● **Directions**
Report every line below that contains the word "families", copying each one in full. Case counts.

● **Transcribed page contents**
-- Opening Marker --

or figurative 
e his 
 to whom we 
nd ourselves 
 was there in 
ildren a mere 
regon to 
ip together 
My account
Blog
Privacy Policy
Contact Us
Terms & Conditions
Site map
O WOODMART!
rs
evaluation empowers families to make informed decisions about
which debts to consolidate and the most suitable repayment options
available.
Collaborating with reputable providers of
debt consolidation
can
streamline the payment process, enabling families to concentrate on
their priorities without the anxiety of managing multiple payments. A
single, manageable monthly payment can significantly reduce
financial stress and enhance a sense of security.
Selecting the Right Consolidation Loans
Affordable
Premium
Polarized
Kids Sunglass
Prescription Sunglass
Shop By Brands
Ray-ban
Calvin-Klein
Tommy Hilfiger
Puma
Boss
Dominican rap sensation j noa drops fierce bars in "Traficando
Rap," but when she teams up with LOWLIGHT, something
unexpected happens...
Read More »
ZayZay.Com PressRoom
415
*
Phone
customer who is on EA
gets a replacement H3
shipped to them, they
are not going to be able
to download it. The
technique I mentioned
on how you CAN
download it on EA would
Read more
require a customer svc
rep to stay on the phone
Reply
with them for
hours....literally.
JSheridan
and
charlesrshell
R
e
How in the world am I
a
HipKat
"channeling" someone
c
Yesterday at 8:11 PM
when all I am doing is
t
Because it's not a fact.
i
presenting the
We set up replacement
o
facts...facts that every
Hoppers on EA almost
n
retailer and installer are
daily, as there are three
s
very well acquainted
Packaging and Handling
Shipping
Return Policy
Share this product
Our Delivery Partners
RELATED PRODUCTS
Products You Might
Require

-- Closing Marker --

● **Answer space**
evaluation empowers families to make informed decisions about
streamline the payment process, enabling families to concentrate on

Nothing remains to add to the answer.